Les priorités de recherche incluent notamment le cancer colorectal, le diabète, l’hypertension artérielle, la maladie rénale, et les facteurs structurels tels que la race, la langue, le statut migratoire ou encore les conditions socio-économiques.
Évaluation des progrès : des résultats concrets
Mme Williams a également souligné les effets mesurables de cette approche globale. En 2007, l’espérance de vie moyenne à Roxbury était de 59,5 ans.
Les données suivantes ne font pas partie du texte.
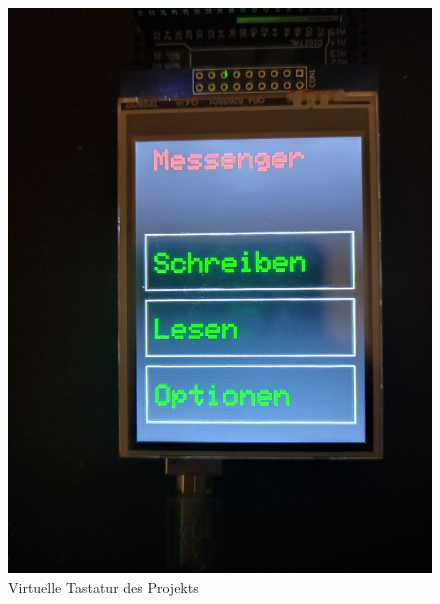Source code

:\documentclass[a4paper, 11pt]{scrartcl}
\begin{document}
\begin{small}
\begin{figure}[H]
    \begin{center}
        \includegraphics[scale=0.13]{Bilder/MainMenu_green_text.jpeg}
        \caption{Virtuelle Tastatur des Projekts}\label{pic:menu_green}
    \end{center}
\end{figure}


\end{small}
\end{document}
En dix ans, grâce à un travail concerté entre les patients, les partenaires communautaires et les équipes du centre, cette espérance de vie a progressé de dix ans, atteignant 69 ans. « Ce sont les efforts collectifs de la communauté qui ont rendu cela possible », a-t-elle précisé.
Valorisation des acteurs engagés : les Champions de la Santé des Hommes 2025
La cérémonie de clôture a été marquée par la remise de distinctions à cinq figures exemplaires de l’engagement pour la santé des hommes :
- Damian Redden, gestionnaire de comptes chez Quest Diagnostics
- Doug Dixon, Directeur Général ӑ Santander Bank
- Jim Keane, Directeur Exécutif du Boston Bulldogs Running Club
- Lino Sanchez, fondateur de l’Urban Achievers High School
- Steven Rotman, Cadre-Expert à G-Flexion Life Sciences, Boston
Ces lauréats ont été salués pour leur résilience, leur engagement communautaire et leur rôle de modèles pour les générations futures.
Pour conclure, Mme Williams a rappelé que le Sommet s’inscrit dans une programmation plus vaste d’événements communautaires visant à sensibiliser, éduquer les patients. « Chaque sujet de santé mérite d’être abordé, car l’éducation est le premier levier de transformation sociale », a-t-elle affirmé.